In an Oct. 10, 2000, e-mail exchange, division staffers discussed the Kaiser issue. Michael Lamb, an actuary at the Insurance Division who has since retired, implied that the law could be seen as covering Kaiser but that insurance regulators did not "wrestle" HMOs into reporting malpractice claims.
"We didn't take that to the max," Lamb acknowledged.
Haley said a back-and-forth dialogue continued until Kaiser agreed to submit reports. The HMO reinstituted reporting voluntarily in late 2003, it said in a statement to The Oregonian. Kaiser also said it had quit reporting in 1991 because the law changed "to exclude reporting by self-insured entities."
But Ario, the Insurance Division administrator, said Kaiser's interpretation of the 1991 change is wrong. Kaiser is not "a self-insurance association" -- the term that was stricken from the law -- and is not entitled to an exemption on those grounds, he said.
"The repeal of the term self-insurance association in 1991 does not and did not affect Kaiser in any way," Ario said. As for the medical board's position that Kaiser must submit malpractice claims, Ario said: "We don't have a problem with the BME's position requiring the reporting."

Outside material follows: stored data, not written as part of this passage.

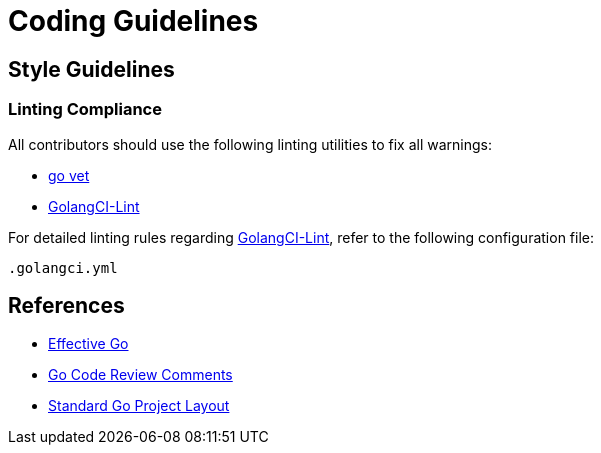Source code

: = Coding Guidelines

== Style Guidelines

=== Linting Compliance

All contributors should use the following linting utilities to fix all warnings:

- https://golang.org/cmd/vet/[go vet]
- https://github.com/golangci/golangci-lint[GolangCI-Lint]

For detailed linting rules regarding https://github.com/golangci/golangci-lint[GolangCI-Lint], refer to the following configuration file:

```
.golangci.yml
```

== References

- https://golang.org/doc/effective_go.html#interface-names[Effective Go]
- https://github.com/golang/go/wiki/CodeReviewComments[Go Code Review Comments]
- https://github.com/golang-standards/project-layout[Standard Go Project Layout]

In its statement to The Oregonian, Kaiser also contended that despite being a health care service contractor, it is not required to report because the HMO does not "issue or underwrite professional liability insurance."
Kaiser assumes liability for negligence claims against its doctors, and spent $17 million on public and professional liability claims in 2004. But the nonprofit believes it is different from commercial insurers because it doesn't charge its doctors a premium and doesn't issue policies, Kaiser spokesman Jim Gersbach said.
Enforcement at issue
Although his agency has the power to issue fines, Ario said the medical board never asked him to do so. Haley said she didn't know fines were a possible enforcement tool until The Oregonian asked her about them. She said she now wants to ask the Legislature to put enforcement authority directly in the medical board's hands.
"The board's mission is protecting the public, and the board has to have good information coming to it to do its job," Haley said.
After learning from a reporter that Legacy Health System was not submitting claims, Haley said she would send a letter to the group asking for voluntary reporting. Legacy spokeswoman Lisa Wood said the group had not yet received the letter but will "carefully review it."
Haley said she also will consult with the 11-member board, made up of physicians and two public members, about whether to ask Kaiser and OHSU to fill in the missing claim data that span more than a decade.
Though some of those cases may be many years old, they could prompt reviews by the medical board, which automatically opens a case file when a malpractice payment tops $100,000, when a physician is the subject of several claims, or when even a single claim appears to be an instance of gross medical negligence, Haley said.